5.E. School-wide Practices to Promote Learning. Certified school psychologists have knowledge of general and special education, evidence-based practices, and equity pedagogy that responds to the needs of the learners; demonstrate skills to manage time effectively, respond to the learning needs of the individual students, and plan and measure positive impact on student learning.

5.F. Prevention and Responsive Service. Certified school psychologists have knowledge of principles of resilience and risk factors and demonstrate skills in multi-tiered delivery of services that respond to crisis and promote learning and mental health across cultures.

5.G. School Collaboration Services. Certified school psychologists have knowledge of family systems, including family strengths and influences on student development, learning, and behavior, and of methods to involve families in education and service delivery; facilitate family and school partnerships and interactions with community agencies for enhancement of academic and social-behavior outcomes for children.
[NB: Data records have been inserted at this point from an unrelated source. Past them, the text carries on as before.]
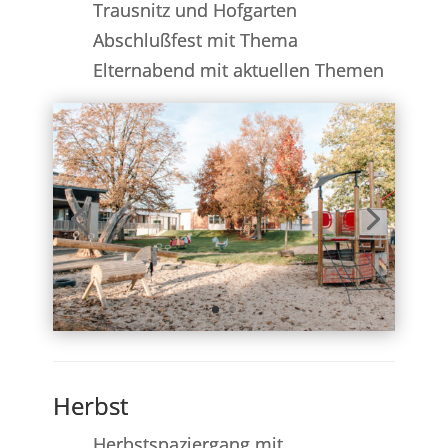
Trausnitz und Hofgarten
Abschlußfest mit Thema
Elternabend mit aktuellen Themen
Herbst
Herbstspaziergang mit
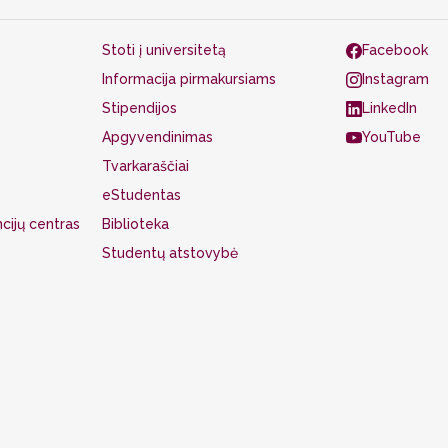
Stoti į universitetą
Facebook
Informacija pirmakursiams
Instagram
Stipendijos
LinkedIn
Apgyvendinimas
YouTube
Tvarkaraščiai
eStudentas
cijų centras
Biblioteka
Studentų atstovybė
5.H. Diversity in Development and Learning. Certified school psychologists have knowledge of the principles and research related to culture, linguistic development, context, individual and role differences; work collaboratively to provide professional services that respond to the diverse needs of individuals and families; advocate for social justice and equity pedagogy.

5.I. Research and Program Evaluation. Certified school psychologists have knowledge of research, statistics, and evaluation methods; evaluate research, translate research into practice, and understand research design and statistics in sufficient depth to plan and conduct investigations and program evaluations for improvement of services at individual, group, and systems levels.

5.J. Legal Ethical, and Professional Practice. Certified school psychologists have knowledge of the history and foundations of their profession; of multiple service models and methods; of ethical, professional, and legal standards, including the Washington Administrative Code and federal and state accountability legislation; practice in ways that are consistent with applicable standards; engage in responsive ethical and professional decision-making; and apply professional work characteristics.

5.K. Emerging and Assistive Technologies. Certified school psychologists have knowledge of and access, implement, and evaluate technology relevant to their work and to the instructional needs of individuals with disabilities.

5.L. Performance Assessment. An approved preparation program for school psychologists shall require that each candidate engage in an assessment process using the standards-based benchmarks approved by the professional educator standards board and published by the office of the superintendent of public instruction. The benchmarks may not be changed without prior professional educator standards board approval. All candidates shall exit the residency certificate program with a draft professional growth plan.